Volksvernichtung, oder: Meine Leber ist sinnlos – Akademietheater ** Alle gegen alle.

Den brutalen Alltag in zwei österreichischen Familien kann man sich aus der Vogelperspektive anschauen. Am Ende bringt die Vermieterin alle um – aber eigentlich doch nicht.

Werner Schwabs Stück “Volksvernichtung oder meine Leber ist sinnlos” aus 1991 nennt sich eine Radikalkomödie. Das Radikale ist sein Inhalt und seine Sprache, die einen zwar zum Lachen bringen, aber auch den Hals zusammenschnüren. Die Inszenierung von Fritzi Wartenberg im Akademietheater schafft es, diese Gratwanderung entsprechend umzusetzen.

Worum geht’s?
Die Familien Wurm und Kovacic verbringen einen Alltag in ihren jeweiligen Wohnungen. Dieser Alltag besteht in beiden Familien aus wüsten Beschimpfungen und körperlichen Übergriffen. Die Vermieterin Frau Grollfeuer entscheidet sich dazu, sie zu ihrer Geburtstagsfeier in ihre Wohnung einzuladen. Bei dem Fest beleidigt sie ihre Gäste und stiftet Konflikte zwischen den Hausparteien, um sie dann zu vergiften. Oder hat sie sich das nur so vorgestellt? Denn am Ende stehen alle wieder da und sind so höflich wie nie zuvor…

Von oben herab schauen

Die Bühne von Jessica Rockstroh ist gelungen. Jede Wohnung wird aus der Vogelperspektive gezeigt, alles spielt sich in der Vertikalen ab. Sofa, Bügelbrett, sowie Sessel und Kücheneinrichtung sieht man von oben. Wie ein Bild stehen die Wohnungen auf der Bühne, und die Schauspieler*innen müssen sich sportlich über die Einrichtungsgegenstände hangeln. Dadurch ist der Radius und die Bewegungsmöglichkeit der Schauspieler*innen eingeschränkt und angespannt – und genau das passt zu den festgefahrenen und schwierigen Figuren Schwabs. Dadurch kommen auch einige Gags zur Geltung, da hier natürlich mit Requisiten und überzogenen Bewegungen gespielt wird. Ein leichter Slapstick kombiniert sich mit brutalen Aussagen.

Volksvernichtung oder meine Leber ist sinnlos: Voller Körpereinsatz ist gefragt. (c) Tommy Hetzel

Die Hausgemeinschaft ist belastet

Der schwere Inhalt des Stücks, von dem übergriffigen Familienvater Kovacic (Sebastian Wendelin), der verbal grausamen Frau Wurm (Maresi Riegner) hin zu der überheblichen Frau Grollfeuer (Franziska Hackl), kommt in dieser Inszenierung gut zum Zug. Das Bewegen auf der vertikalen Ebene erschwert das Spielen miteinander und macht gleichzeitig offensichtlich, wie schwer es für die Figuren ist, ihre Position zu verändern.

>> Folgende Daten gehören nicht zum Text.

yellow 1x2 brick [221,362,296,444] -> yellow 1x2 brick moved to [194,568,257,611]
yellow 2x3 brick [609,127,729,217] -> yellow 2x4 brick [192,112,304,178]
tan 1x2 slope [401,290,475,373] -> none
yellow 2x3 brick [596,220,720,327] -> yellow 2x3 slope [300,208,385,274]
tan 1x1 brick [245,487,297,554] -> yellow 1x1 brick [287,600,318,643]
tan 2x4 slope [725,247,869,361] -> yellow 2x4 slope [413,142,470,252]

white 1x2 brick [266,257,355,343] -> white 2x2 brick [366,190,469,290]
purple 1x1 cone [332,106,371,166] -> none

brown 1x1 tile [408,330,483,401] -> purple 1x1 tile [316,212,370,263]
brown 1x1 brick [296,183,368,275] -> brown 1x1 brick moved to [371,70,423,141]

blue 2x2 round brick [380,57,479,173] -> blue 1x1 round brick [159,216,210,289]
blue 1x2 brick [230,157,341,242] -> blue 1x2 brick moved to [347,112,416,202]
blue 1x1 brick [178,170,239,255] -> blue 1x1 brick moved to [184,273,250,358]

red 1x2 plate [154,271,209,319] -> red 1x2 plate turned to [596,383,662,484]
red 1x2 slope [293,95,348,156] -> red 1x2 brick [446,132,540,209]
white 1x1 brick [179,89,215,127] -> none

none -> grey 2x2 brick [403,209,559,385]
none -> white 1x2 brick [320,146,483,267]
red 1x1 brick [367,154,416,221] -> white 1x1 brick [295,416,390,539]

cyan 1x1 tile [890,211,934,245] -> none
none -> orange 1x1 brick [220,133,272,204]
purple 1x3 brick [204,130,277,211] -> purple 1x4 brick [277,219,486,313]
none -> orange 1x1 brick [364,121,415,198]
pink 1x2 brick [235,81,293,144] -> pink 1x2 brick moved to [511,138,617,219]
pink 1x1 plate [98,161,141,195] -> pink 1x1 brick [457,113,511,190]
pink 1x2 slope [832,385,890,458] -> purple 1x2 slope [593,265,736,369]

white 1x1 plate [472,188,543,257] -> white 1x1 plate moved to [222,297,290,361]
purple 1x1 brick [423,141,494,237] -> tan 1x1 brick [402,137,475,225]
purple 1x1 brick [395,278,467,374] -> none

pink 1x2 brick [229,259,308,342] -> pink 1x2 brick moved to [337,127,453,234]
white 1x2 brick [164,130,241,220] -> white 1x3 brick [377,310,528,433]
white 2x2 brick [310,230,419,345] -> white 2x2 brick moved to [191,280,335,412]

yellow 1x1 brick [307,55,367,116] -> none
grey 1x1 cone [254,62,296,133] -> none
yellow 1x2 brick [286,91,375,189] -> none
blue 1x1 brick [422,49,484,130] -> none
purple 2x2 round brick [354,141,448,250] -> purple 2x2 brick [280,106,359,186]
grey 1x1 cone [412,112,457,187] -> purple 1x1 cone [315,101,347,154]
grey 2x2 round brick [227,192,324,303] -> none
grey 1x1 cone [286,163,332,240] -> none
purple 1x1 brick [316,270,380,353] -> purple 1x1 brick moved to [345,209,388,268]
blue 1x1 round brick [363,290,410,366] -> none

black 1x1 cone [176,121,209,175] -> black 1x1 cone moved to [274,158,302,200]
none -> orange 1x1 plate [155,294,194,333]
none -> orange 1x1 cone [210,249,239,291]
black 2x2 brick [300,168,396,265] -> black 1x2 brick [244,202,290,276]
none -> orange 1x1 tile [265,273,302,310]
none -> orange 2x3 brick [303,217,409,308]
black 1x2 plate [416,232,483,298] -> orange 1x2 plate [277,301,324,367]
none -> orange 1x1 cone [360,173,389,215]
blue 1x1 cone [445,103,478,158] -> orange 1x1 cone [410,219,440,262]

Alle der gezeigten Familien sind vorbelastet von ihrer eigenen Geschichte und belasten sich auch gegenseitig mit neuen Problemen.

Alles wird als Kampf wahrgenommen und jemand muss diesen Kampf gewinnen. Dies scheint Frau Grollfeuer zu gelingen, als sie ihre Mieter*innen beim Essen vergiftet. Ihr darauffolgender Monolog ist textlich bereits schwierig und ist in seiner Schwab’schen Sprache sehr dicht. Nach bereits 1,5 Std bleibt es auch hier schwierig, sich noch zu konzentrieren. Und am Ende ist doch alles unbedeutend, was zuvor geschehen ist.

Das Leben in der Vertikalen. (c) Tommy Hetzel

Was bleibt am Ende?

Denn plötzlich sind alle wieder lebendig und höflich miteinander. Eine Situation, die bis dahin nie gegeben war. Zusammenhalt in der Hausgemeinschaft wird gepredigt. Plötzlich erfreut man sich an den anderen Parteien. Dieses Ende hat mich immer schon irritiert.

Dieses verbal brutale Schauspiel ist nicht für alle etwas. Schwabs Sprache ist nicht das einfachste und seine Figuren sind das Gegenteil von leichter Kost. Wer zum ersten Mal mit dem Text hier konfrontiert wird, hat es sicher nicht leicht, vor allem mit der Figur der Frau Grollfeuer. Die Leistung der Darsteller*innen war toll, sowohl körperlich im Klettern als auch auf den verschiedenen Seiten der Figuren, die sich zwischen Unterhaltung und Gewalt bewegen.